[TASK] Which lines run from the one containing "Where are all labels, symbols and controls in the" to the end of the listing below? Write them out exactly, both ends included, with nothing else.

[RECORDS FOR THIS EXERCISE]
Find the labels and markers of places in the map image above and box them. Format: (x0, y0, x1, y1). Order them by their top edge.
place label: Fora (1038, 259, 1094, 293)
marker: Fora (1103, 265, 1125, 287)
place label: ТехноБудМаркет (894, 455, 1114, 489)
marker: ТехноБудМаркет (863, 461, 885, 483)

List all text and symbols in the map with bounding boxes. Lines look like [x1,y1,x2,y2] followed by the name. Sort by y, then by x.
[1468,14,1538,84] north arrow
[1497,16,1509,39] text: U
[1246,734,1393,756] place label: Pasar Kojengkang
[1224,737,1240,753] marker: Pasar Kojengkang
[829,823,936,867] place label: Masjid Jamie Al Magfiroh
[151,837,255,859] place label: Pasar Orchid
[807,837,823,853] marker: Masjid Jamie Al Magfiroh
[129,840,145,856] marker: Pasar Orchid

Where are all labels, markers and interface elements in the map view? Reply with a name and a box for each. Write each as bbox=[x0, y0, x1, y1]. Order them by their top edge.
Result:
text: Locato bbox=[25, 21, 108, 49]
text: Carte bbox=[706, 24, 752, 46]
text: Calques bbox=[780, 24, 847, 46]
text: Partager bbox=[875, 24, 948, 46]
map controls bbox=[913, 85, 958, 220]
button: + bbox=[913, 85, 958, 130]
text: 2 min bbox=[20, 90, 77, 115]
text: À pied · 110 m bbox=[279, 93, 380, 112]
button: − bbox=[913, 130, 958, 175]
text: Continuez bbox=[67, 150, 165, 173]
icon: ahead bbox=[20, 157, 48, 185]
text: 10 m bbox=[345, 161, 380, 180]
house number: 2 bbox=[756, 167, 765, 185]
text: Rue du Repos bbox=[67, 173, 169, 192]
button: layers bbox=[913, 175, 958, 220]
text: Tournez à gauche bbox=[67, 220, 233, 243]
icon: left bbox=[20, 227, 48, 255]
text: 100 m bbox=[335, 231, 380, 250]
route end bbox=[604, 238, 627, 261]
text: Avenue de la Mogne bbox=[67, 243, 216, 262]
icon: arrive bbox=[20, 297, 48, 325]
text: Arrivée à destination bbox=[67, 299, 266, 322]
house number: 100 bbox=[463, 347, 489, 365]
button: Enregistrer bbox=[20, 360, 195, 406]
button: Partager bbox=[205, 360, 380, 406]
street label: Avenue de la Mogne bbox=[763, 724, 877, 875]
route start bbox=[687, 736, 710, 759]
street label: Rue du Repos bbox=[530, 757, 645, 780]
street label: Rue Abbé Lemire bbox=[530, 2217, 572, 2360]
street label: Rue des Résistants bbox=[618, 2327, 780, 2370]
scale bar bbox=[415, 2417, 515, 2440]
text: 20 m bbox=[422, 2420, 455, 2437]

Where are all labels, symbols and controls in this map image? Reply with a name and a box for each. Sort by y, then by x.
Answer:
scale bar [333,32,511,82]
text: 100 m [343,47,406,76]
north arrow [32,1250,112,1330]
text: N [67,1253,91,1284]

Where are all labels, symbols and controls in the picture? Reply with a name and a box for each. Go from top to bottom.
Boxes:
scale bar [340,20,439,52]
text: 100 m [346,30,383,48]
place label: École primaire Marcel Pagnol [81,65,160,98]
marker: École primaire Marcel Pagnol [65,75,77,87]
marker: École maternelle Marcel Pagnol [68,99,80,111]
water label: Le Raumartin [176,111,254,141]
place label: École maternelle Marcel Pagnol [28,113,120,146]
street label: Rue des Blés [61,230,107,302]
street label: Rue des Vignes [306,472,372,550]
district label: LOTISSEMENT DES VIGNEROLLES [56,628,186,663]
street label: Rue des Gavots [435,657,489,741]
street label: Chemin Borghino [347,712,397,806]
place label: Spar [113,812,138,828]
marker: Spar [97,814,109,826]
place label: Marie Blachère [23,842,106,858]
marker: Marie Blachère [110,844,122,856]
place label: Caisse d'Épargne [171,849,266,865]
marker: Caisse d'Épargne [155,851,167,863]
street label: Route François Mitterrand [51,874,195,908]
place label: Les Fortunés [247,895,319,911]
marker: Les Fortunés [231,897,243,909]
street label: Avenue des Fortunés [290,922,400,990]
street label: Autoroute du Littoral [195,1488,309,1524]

[TASK RESULT]
Where are all labels, symbols and controls in the picture? Reply with a name and a box for each. Go from top to bottom.
Boxes:
scale bar [340,20,439,52]
text: 100 m [346,30,383,48]
place label: École primaire Marcel Pagnol [81,65,160,98]
marker: École primaire Marcel Pagnol [65,75,77,87]
marker: École maternelle Marcel Pagnol [68,99,80,111]
water label: Le Raumartin [176,111,254,141]
place label: École maternelle Marcel Pagnol [28,113,120,146]
street label: Rue des Blés [61,230,107,302]
street label: Rue des Vignes [306,472,372,550]
district label: LOTISSEMENT DES VIGNEROLLES [56,628,186,663]
street label: Rue des Gavots [435,657,489,741]
street label: Chemin Borghino [347,712,397,806]
place label: Spar [113,812,138,828]
marker: Spar [97,814,109,826]
place label: Marie Blachère [23,842,106,858]
marker: Marie Blachère [110,844,122,856]
place label: Caisse d'Épargne [171,849,266,865]
marker: Caisse d'Épargne [155,851,167,863]
street label: Route François Mitterrand [51,874,195,908]
place label: Les Fortunés [247,895,319,911]
marker: Les Fortunés [231,897,243,909]
street label: Avenue des Fortunés [290,922,400,990]
street label: Autoroute du Littoral [195,1488,309,1524]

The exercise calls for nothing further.